Eye-Opening Perspectives for Heroic Hearts

Eye-Opening Perspectives for Heroic Hearts

Saturday, January 22, 2011

109 Year-Old Chicagoan Put New York Under Microscope

Benny Marx's Chicagoan Magazine Doubtful with Marx's Death


by Winsip Custer CWP News Service

Benny Marx loved Chicago. His family was all raised here and he believe that Chicago has a work ethic and sense of decency that put New York to shame. "I know that we had Capone and Rod R. Blagojevich and guys like William Ayers, but you have to balance them out. For Capone we had Eliott Ness and for Blagojevich we have Obama, if you overlook Barack's relationship to Tony Rezko and you can off-set liberal terrorist, William Ayers, with near-Nazi, General Robert Wood of Sears. After the Civil War nobody reached out to minorities like Chicago. New York had been New Amsterdam and the Holland Tunnel doesn't go to Manhattan for nothing. The New York ties to the old country are primary to the Dutch and I don't have to tell you about the Dutch East India Company or the Belgium Congo's connection to the slave trade," said Marx before his death.

"Chicago is in the heartland. It's got heart. Nobody hurt the common man like New York and nobody helped him like Chicago. In the lead up to the Great Depression and even in the run up to World War II it was the New Yorker's Wall Street gang who wanted us to look the other way while the world went to hell in a hand basket. The Wall Street gang were making money on every front and didn't want to stop their money mill, but the Chicagoans, by-in-large, could see the handwriting on the wall," said Marx in an interview for the first edition of the new Chicagoan to be published in May, 2011.
Benny Marx's cover of the first edition
of the new Chicagoan

"The Boston Kennedy's were tied to Chicago through the Irish of which Mayor Daley was the leader.

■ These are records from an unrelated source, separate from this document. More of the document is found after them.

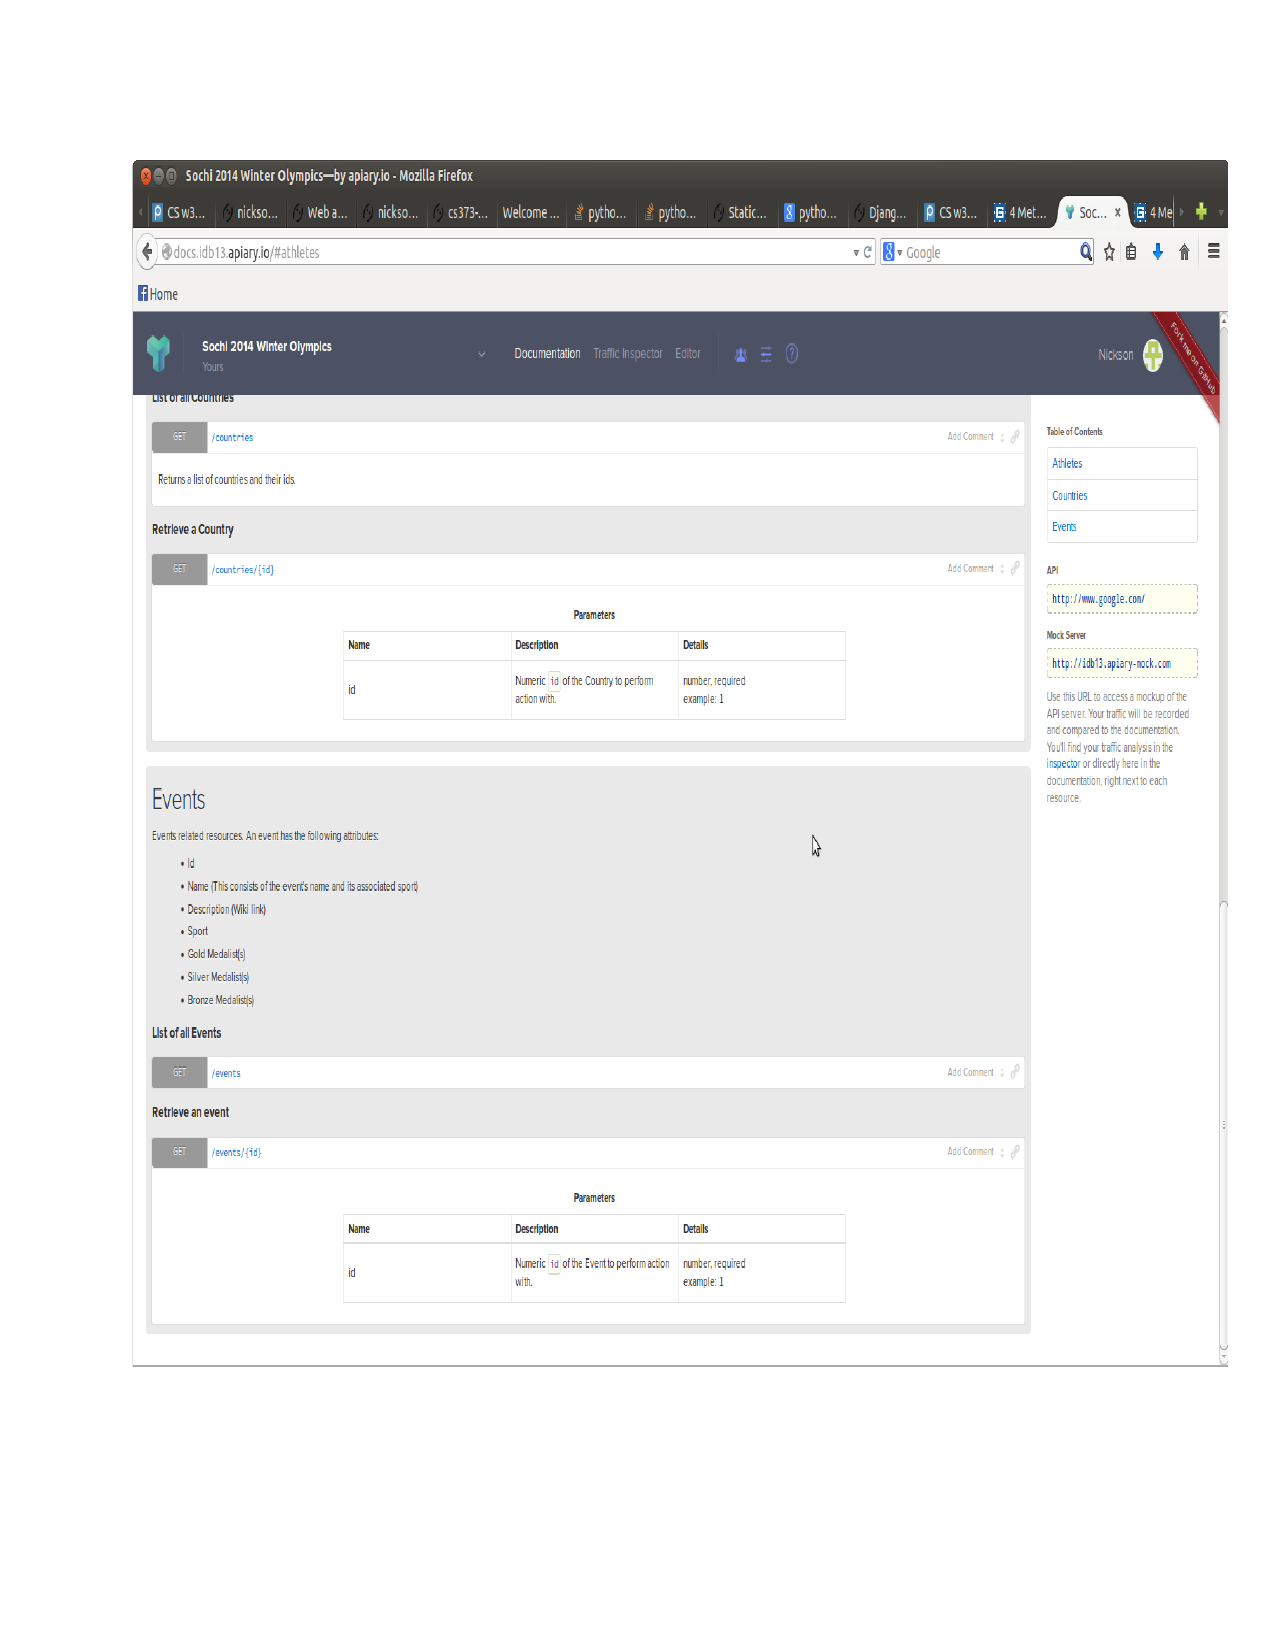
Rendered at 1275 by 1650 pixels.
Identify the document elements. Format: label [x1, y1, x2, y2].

picture [132, 160, 1228, 1367]
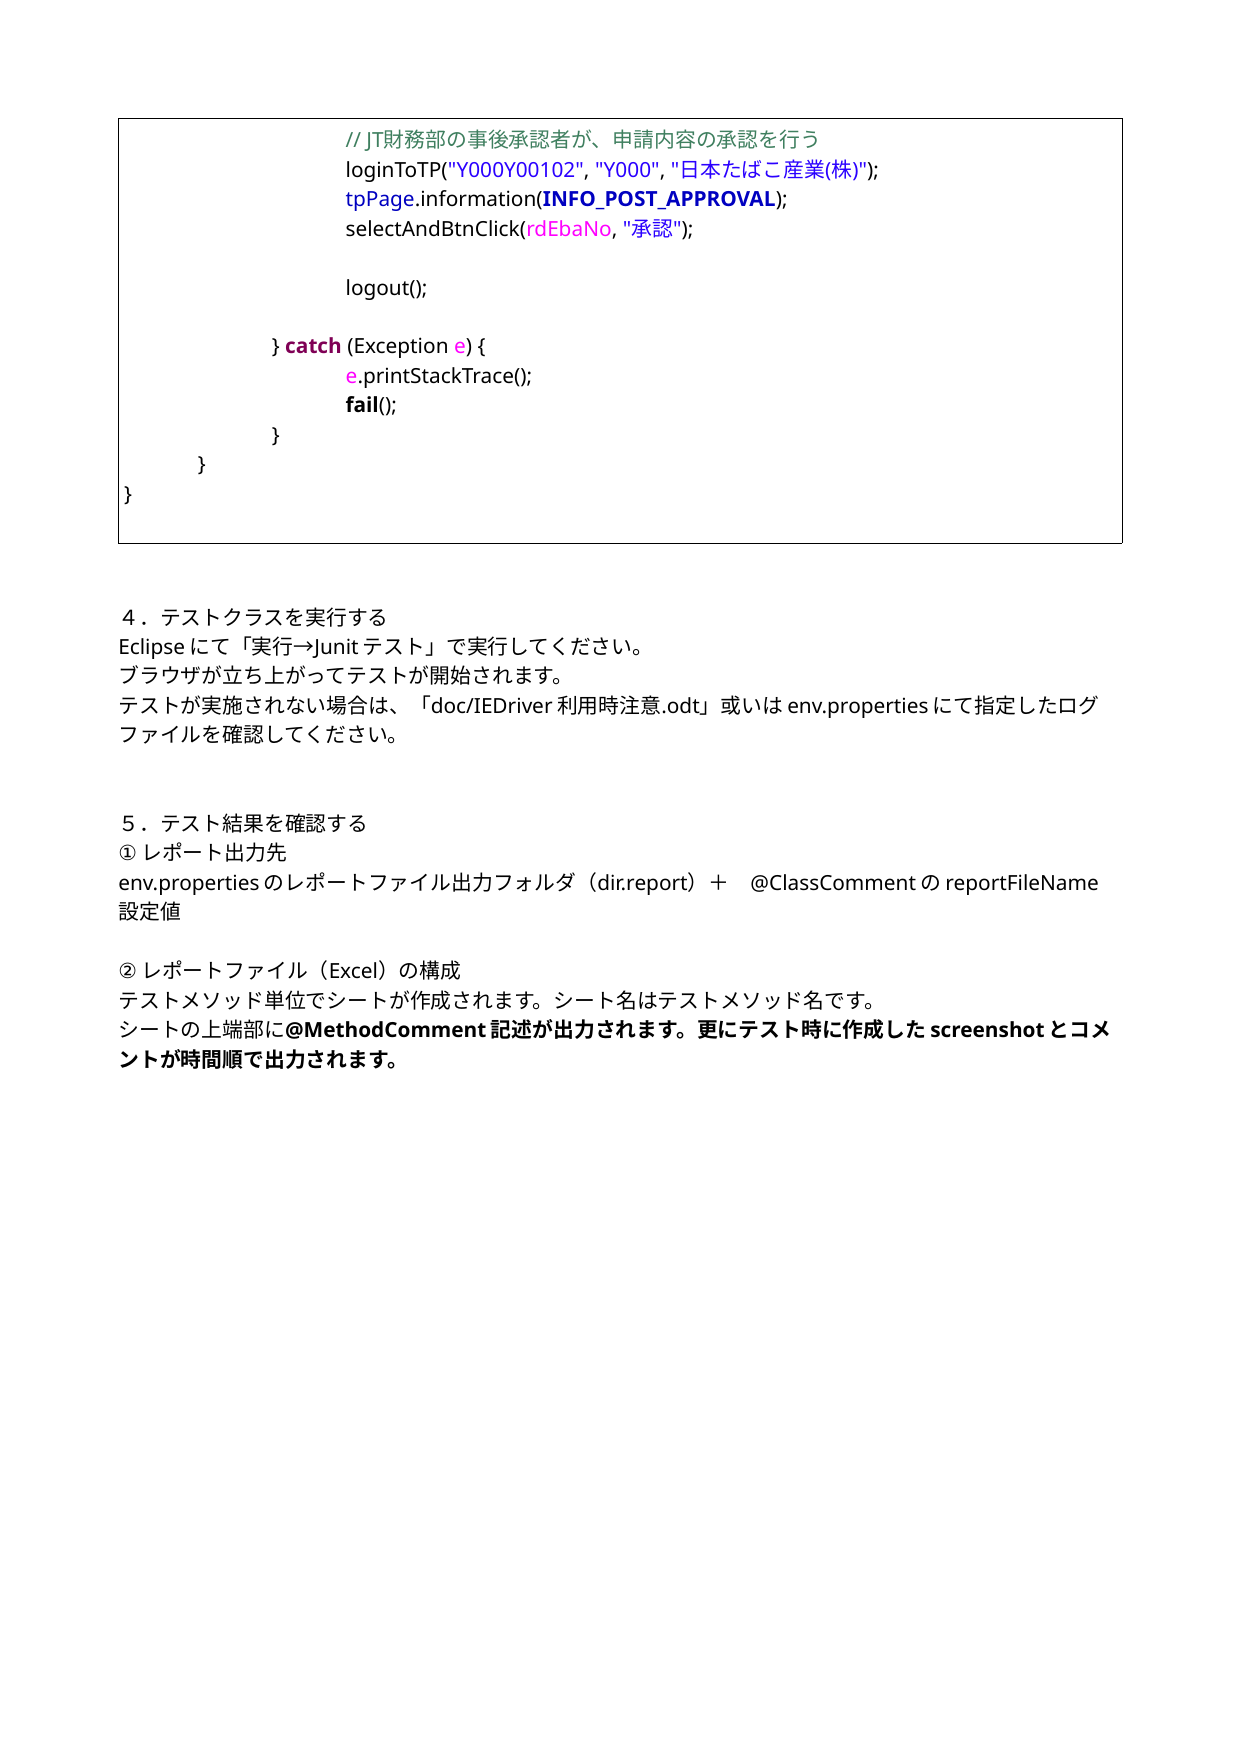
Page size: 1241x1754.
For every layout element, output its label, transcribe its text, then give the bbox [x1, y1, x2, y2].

text ５．テスト結果を確認する [118, 808, 1122, 837]
text ４．テストクラスを実行する [118, 601, 1122, 631]
text テストが実施されない場合は、「doc/IEDriver利用時注意.odt」或いはenv.propertiesにて指定したログファイルを確認してください。 [118, 690, 1122, 749]
text env.propertiesのレポートファイル出力フォルダ（dir.report）＋ @ClassCommentのreportFileName設定値 [118, 867, 1122, 926]
table_header // JT財務部の事後承認者が、申請内容の承認を行う loginToTP("Y000Y00102", "Y000", "日本たばこ産業(株)"); tpPage.information(INFO_POST_APPROVAL); selectAndBtnClick(rdEbaNo, "承認"); logout(); } catch (Exception e) { e.printStackTrace(); fail(); } } } [119, 119, 1122, 542]
text シートの上端部に@MethodComment記述が出力されます。更にテスト時に作成したscreenshotとコメントが時間順で出力されます。 [118, 1014, 1122, 1073]
text テストメソッド単位でシートが作成されます。シート名はテストメソッド名です。 [118, 985, 1122, 1014]
text ブラウザが立ち上がってテストが開始されます。 [118, 660, 1122, 690]
text Eclipseにて「実行→Junitテスト」で実行してください。 [118, 631, 1122, 660]
text ①レポート出力先 [118, 837, 1122, 867]
text ②レポートファイル（Excel）の構成 [118, 955, 1122, 985]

So when JFK's old man asked for the support of Chicago for "Jack" he got it, but not because Joe deserved it after being as much an appeaser of Hitler as Neville Chamberlain, but because the Irish, like the blacks and Italians and Greeks and the other minorities stick together, but they also share power with others. Not so much for the New England Brahmin WASPS. Up until the election of Kennedy they had unquestioned power," said Marx. "Chicago is the center for agricultural commodities and that's part of the charm and character, why when the New England elites were faced with support of Churchhill and FDR in the war, it was the sons and daughters of the Chicago commodity brokers and farmers who said 'count us in', not the sons and daughters of the elite's rail, transportation, petro-chemical and steel barons whose funding came through Wall Street.  FDR and Truman both had to manhandle them to get the war goods to our warriors. General Robert Wood of Sears lead the isolationist movement to stay out of the war, but can you imagine what would have happened if that unusual Chicagoan had been in the majority and had bucked his New York handlers and Ike and Patton were left sucking air? We'd all be speaking German!" said Marx, "And New York would be trading Deutsch Marks on Wall Street.  Of course, when Mrs. Obama's law firm, the same one that had kept Republican, Mrs. Mary Todd Lincoln, out of the sanitorium merged with Brown and Wood Law Firm in New York in 2001, I didn't know what to think. I had read somewhere that Obama's favorite drink is Claret wine and Scotch which is a strange, strange combination for a boy from Kenya and Hawaii. even if he did go to Harvard...why the Kennedy's there would have had him drinkin' Irish whiskey.  It was the favorite drink of John Brown, Queen Victoria's butler, who supposedly married her after Prince Albert died. So who knows what we've got, but that doesn't change a thing about my love for Chicago," said Marx in his last interview.

Sadly, with Mr. Marx's death from choking on a piece of broccoli last Tuesday while he ate with friends in his South-side apartment while celebrating his 109th birthday, the new Chicagoan is not likely to be published. A group of his friends and supporters are trying to print a single run of ten thousand copies of the proposed first edition as a commemorative, but some say that without a significant financial gift this printing in highly unlikely. February and March were to focus on subscriptions with Benny overseeing that part of the business as well. The cover of the first edition showed an apple and magnifying glass and read "The Big Apple Under A Magnifying Glass".